Where is the entrance to the Temple of Zeus?
Many people arrive at the fence of the archaeological site of the Temple of Zeus but then do not know where the entrance is, since there is no good signposting of the entrance. Now, the entrance is located in the street “Leof. Vasilissis Olgas”, so you won’t waste a minute looking for it ;).
Ancient and current images of the sanctuary of Zeus (in Athens)
As I have explained in detail in the section “history of the temple of Zeus”, this monument went from being composed of 104 columns to the sad amount of 15…
Undoubtedly its current state sometimes prevents us from imagining what the temple was like in ancient times, so I want to show you a “representation” or “model” of what was the largest temple in Greece:
In this image we can see much better how was the typical architecture of a Greek temple: the pediment (triangular pediment located at the top of the short sides), the frieze (located below the pediment, but separated by the cornice, and surrounding the entire temple), the metopes (element that is repeated within the frieze and are usually decorated by adding a relief)… and surrounding the entire temple), the metopes (element that is repeated within the frieze and are usually decorated by adding a relief)…
This image, without retouching, belongs to the temple of Olympian Zeus today. It has been taken from the same point as the previous one, however in this picture we can see the Acropolis of Athens in the background (on the left side of the image).
Frequently Asked Questions (FAQ)
What is the Olimpeion?
The “Olimpeion”, or “the house of Olympus”, is a way of calling the Temple of Olympian Zeus. This is the term most commonly used by the Greeks to refer to this sacred monument.
What were the Temples of Zeus?
Every Greek temple dedicated to the leader god of Olympus and therefore the most important of mythology, which was the official religion during ancient Greece, is considered a “Temple of Zeus”.
Where are the Temples of Zeus located in Greece?
The most visited one is located in Athens, very close to its respective Acropolis.

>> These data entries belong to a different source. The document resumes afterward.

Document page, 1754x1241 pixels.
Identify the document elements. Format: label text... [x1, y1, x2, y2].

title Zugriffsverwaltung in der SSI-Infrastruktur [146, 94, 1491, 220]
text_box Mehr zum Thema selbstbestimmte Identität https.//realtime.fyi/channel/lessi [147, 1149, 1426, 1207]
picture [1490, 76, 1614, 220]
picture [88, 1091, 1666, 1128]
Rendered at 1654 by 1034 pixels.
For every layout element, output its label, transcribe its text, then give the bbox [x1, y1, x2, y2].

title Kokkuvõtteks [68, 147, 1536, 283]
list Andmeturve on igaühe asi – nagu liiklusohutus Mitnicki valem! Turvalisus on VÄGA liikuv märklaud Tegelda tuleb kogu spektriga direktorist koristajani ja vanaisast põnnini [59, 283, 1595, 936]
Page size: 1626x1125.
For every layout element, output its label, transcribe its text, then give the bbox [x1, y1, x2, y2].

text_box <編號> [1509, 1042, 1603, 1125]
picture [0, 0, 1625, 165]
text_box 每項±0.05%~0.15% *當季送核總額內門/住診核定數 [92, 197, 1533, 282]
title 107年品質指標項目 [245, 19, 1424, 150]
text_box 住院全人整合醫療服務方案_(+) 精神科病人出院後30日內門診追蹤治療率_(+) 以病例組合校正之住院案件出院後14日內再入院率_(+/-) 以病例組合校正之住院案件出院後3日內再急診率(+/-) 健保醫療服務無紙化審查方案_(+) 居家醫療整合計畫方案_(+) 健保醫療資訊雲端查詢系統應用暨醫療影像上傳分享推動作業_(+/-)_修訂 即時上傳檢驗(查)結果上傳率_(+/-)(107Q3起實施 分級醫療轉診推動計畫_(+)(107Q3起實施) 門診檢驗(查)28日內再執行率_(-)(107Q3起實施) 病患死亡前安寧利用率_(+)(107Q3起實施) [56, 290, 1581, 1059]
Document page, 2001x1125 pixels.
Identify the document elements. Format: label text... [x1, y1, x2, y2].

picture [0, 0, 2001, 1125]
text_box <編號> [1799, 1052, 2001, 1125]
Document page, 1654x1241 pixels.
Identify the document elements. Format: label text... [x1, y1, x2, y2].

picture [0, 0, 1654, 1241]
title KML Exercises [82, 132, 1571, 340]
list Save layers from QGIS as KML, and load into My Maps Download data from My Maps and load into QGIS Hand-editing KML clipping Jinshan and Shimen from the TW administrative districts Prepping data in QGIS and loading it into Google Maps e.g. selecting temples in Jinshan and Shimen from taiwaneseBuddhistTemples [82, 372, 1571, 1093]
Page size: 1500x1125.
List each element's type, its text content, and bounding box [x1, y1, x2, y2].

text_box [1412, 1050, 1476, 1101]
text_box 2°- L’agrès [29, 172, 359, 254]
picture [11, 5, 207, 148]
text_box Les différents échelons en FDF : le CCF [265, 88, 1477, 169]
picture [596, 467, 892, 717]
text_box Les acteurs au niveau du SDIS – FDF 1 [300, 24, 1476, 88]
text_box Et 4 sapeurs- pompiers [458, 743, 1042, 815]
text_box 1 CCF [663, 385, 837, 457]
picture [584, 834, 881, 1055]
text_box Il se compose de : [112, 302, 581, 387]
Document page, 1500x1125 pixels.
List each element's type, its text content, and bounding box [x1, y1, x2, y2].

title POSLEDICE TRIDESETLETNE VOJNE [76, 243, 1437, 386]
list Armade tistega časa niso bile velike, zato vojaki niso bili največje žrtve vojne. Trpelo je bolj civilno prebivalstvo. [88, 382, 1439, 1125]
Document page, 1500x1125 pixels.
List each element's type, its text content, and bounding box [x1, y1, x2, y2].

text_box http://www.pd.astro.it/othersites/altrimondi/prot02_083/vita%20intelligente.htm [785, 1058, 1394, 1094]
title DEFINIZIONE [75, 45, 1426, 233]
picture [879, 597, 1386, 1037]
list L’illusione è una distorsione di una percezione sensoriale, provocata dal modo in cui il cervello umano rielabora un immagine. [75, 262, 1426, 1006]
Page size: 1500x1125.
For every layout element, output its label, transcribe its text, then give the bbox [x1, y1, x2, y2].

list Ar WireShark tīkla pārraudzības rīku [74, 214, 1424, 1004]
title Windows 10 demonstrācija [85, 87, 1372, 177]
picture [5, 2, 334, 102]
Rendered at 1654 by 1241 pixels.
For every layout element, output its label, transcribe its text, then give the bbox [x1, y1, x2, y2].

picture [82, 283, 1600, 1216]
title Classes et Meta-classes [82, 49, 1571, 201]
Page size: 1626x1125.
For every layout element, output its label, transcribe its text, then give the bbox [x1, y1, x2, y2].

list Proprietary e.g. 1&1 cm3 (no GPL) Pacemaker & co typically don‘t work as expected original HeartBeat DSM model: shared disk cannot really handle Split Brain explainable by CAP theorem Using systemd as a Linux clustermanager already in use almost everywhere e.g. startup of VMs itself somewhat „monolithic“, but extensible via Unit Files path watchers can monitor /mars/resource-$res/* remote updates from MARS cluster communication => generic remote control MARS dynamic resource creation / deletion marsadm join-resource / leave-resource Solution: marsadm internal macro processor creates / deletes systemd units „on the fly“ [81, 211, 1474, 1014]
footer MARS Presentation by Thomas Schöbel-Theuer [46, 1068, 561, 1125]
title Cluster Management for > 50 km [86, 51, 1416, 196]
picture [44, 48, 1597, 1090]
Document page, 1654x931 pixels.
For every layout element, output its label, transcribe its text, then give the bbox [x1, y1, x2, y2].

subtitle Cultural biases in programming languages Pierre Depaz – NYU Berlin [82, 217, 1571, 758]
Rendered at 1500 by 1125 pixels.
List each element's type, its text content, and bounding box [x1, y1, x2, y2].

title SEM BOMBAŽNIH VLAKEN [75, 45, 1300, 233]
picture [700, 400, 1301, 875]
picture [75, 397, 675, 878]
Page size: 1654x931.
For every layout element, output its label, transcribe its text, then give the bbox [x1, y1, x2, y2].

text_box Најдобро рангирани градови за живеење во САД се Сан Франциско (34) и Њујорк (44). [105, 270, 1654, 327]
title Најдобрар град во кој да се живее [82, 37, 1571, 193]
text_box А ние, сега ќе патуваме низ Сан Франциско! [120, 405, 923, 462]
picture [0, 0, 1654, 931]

However, the most important is the Temple of Zeus located in the ancient city of Olympia, also the site of the games that bear his name (Olympics).
Who built the Temple of Zeus in Athens?
Its construction was started by the Athenian tyrant Pisistratus in the 6th century B.C. However, after several centuries of inactivity, it was the Roman emperor Hadrian who finally finished building the Temple of Zeus in the 2nd century A.D.
How many columns does it have?
At present the Temple of Olympian Zeus (of Athens) has the sad number of 16 columns, one of which is lying on the ground due to an earthquake that took place in the eighteenth century. However, originally this Greek temple had an impressive 104 columns (of Corinthian order), being the largest in Greece.
Who destroyed the Temple of Olympian Zeus in Athens?
Although it is not known exactly when the temple was destroyed nor its causes, there are two quite probable theories about it: The first is that those responsible would be the Heruli, a Germanic tribe that invaded the Roman Empire in the third century (including the region of Greece). While on the other hand, it is also believed that the temple of Olympian Zeus may have been severely damaged by an earthquake during the Middle Ages (a relatively common phenomenon in Greece).
What was the temple of Zeus used for?
Like any Greek temple, this sacred precinct was used as a place of worship to the deity to whom it was consecrated: Zeus in this case. It was also used to store votive offerings to the god, but finally it should be clarified that sacrifices were NOT performed here. Saving the distances, it could be said that the temples were the churches of ancient Greece (and so they functioned until Christianity arrived).